**TASK**
Locate the word "down" in the data below, then copy every line that holds it.

**COLLECTED MATERIAL**
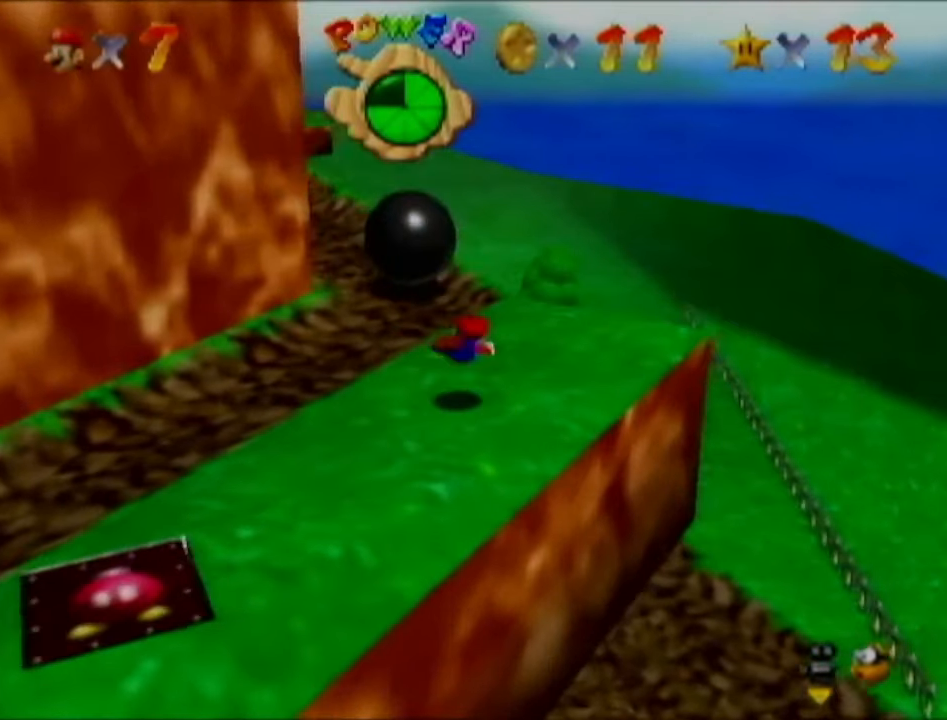
{"buttons": [], "left_stick": "up-right", "events": [[183, "B", "down"], [300, "B", "up"]]}
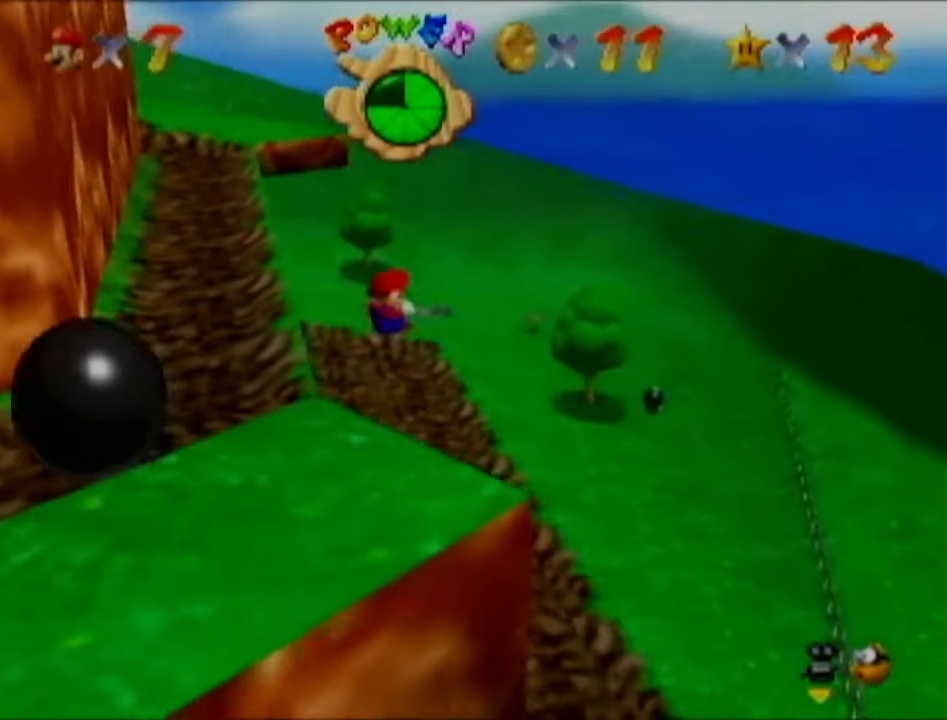
{"buttons": [], "left_stick": "up-right", "events": []}
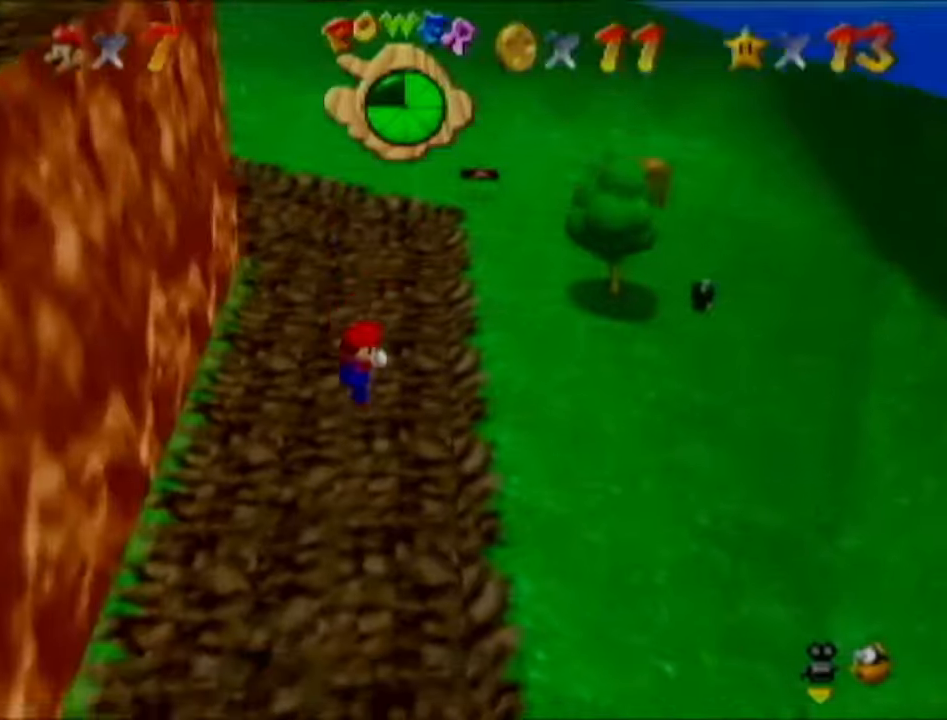
{"buttons": [], "left_stick": "up-right", "events": []}
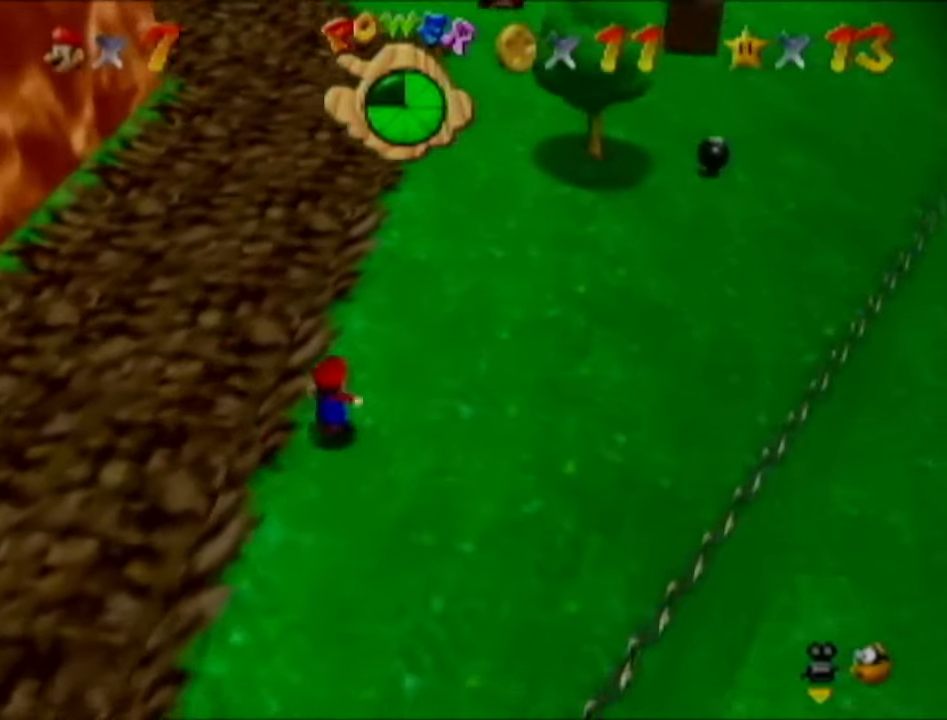
{"buttons": [], "left_stick": "up-right", "events": [[133, "B", "down"], [317, "B", "up"]]}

**RESULT**
{"buttons": [], "left_stick": "up-right", "events": [[183, "B", "down"], [300, "B", "up"]]}
{"buttons": [], "left_stick": "up-right", "events": [[133, "B", "down"], [317, "B", "up"]]}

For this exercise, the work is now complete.